To find out how to help the Paws of Love Dog Sanctuary or to adopt a dog, call 423-942-1056. Shelter officials have waived all adoption fees but reserve the right to do home checks to make sure the dogs are being placed in a safe environment.

JASPER, Tenn. - The 33 furry residents of the Paws of Love Dog Sanctuary in Marion County must find new homes by the end of May or they could face death, volunteers say.

"It's a dire situation out here for these dogs," said Janah Moore, a volunteer at the facility for the past three years.

"It's just heartbreaking. To lose all 33 of them at once will just break us," Moore said, emotion creeping into her voice as five happy canines trailed her around the shelter's fenced-in acre and a half about a mile off U.S. Highway 41.
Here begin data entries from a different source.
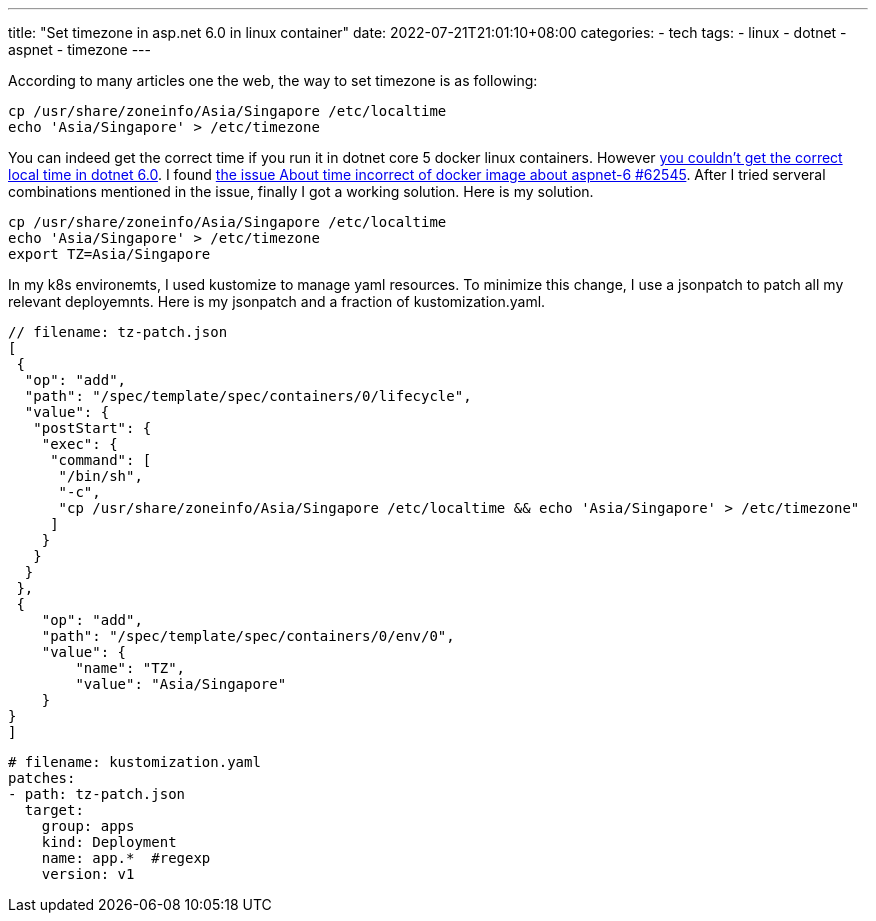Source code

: ---
title: "Set timezone in asp.net 6.0 in linux container"
date: 2022-07-21T21:01:10+08:00
categories:
- tech
tags:
- linux
- dotnet
- aspnet
- timezone
---

According to many articles one the web, the way to set timezone is as following: 

[source, bash]
----
cp /usr/share/zoneinfo/Asia/Singapore /etc/localtime 
echo 'Asia/Singapore' > /etc/timezone
----

You can indeed  get the correct time if you run it in dotnet core 5 docker linux containers. However https://github.com/dotnet/runtime/issues/62545[you couldn't get the correct local time in dotnet 6.0]. I found https://github.com/dotnet/runtime/issues/62545[the issue About time incorrect of docker image about aspnet-6 #62545]. After I tried serveral combinations mentioned in the issue, finally I got a working solution. Here is my solution. 

[source, bash]
----
cp /usr/share/zoneinfo/Asia/Singapore /etc/localtime 
echo 'Asia/Singapore' > /etc/timezone
export TZ=Asia/Singapore
----

In my k8s environemts, I used kustomize to manage yaml resources. To minimize this change, I use a jsonpatch to patch all my relevant deployemnts. Here is my jsonpatch and a fraction of kustomization.yaml. 

[source, json]
----
// filename: tz-patch.json
[
 {
  "op": "add",
  "path": "/spec/template/spec/containers/0/lifecycle",
  "value": {
   "postStart": {
    "exec": {
     "command": [
      "/bin/sh",
      "-c",
      "cp /usr/share/zoneinfo/Asia/Singapore /etc/localtime && echo 'Asia/Singapore' > /etc/timezone"
     ]
    }
   }
  }
 },
 {
    "op": "add",
    "path": "/spec/template/spec/containers/0/env/0",
    "value": {
        "name": "TZ",
        "value": "Asia/Singapore"
    }
}
]
----

[source, yaml]
----
# filename: kustomization.yaml
patches:
- path: tz-patch.json
  target:
    group: apps
    kind: Deployment
    name: app.*  #regexp
    version: v1
----
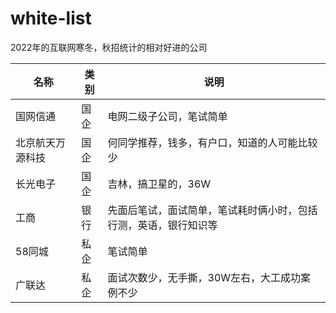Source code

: * white-list
2022年的互联网寒冬，秋招统计的相对好进的公司

|名称|类别|说明|
|---|---|---|
|国网信通|国企|电网二级子公司，笔试简单|
|北京航天万源科技|国企|何同学推荐，钱多，有户口，知道的人可能比较少|
|长光电子|国企|吉林，搞卫星的，36W|
|工商|银行|先面后笔试，面试简单，笔试耗时俩小时，包括行测，英语，银行知识等|
|58同城|私企|笔试简单|
|广联达|私企|面试次数少，无手撕，30W左右，大工成功案例不少|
Volunteer Chris Pettine said the death of one of the property owners in 2007 led to the shelter's impending closure.

"The shelter property changed hands and, once that was finalized, we were given till the end of May to find a home for the shelter," Pettine said. "Now, we are looking for some property and we're looking for some good homes."

The shelter had been dubbed the Paws of Love Dog Sanctuary when volunteers totally rebuilt the operation after its predecessor, the Perry Link Memorial Humane Society shelter, was shut down in 2005.

Although the private shelter adopts dogs out when it can find a suitable home, most of the dogs have lived there for years, Moore said. The Paws of Love Dog Sanctuary no longer accepts new residents and it's not a rescue shelter, the volunteers said. It has kept dogs that volunteers brought in over the years and was intended to be their home until they were adopted, they said.

Moore and Pettine would like to find a new location for the sanctuary so the older animals can live out their lives with the only "family" they know.

Some of the dogs are unfit for adoption because of age, health or behavior problems, Moore and Pettine said. But Moore hopes homes can be found for 20 or so of the shelter's adoptable dogs.

The dogs are mostly medium to large animals, many of them a mix of shepherds and Labradors or other hunting dogs, she said. Most are between 4 and 8 years old, she said.

Moore is worried that, when time runs out, the dogs who are not adopted will have to be euthanized.

She said that, in her three years at Paws of Love, only two dogs have been put down and that was because of age.

Moore and Pettine say the shelter still needs dog food and volunteer help.

"If anybody wants to donate time, their land, fencing or shelter materials, we need it," Pettine said. "Especially if we get to move."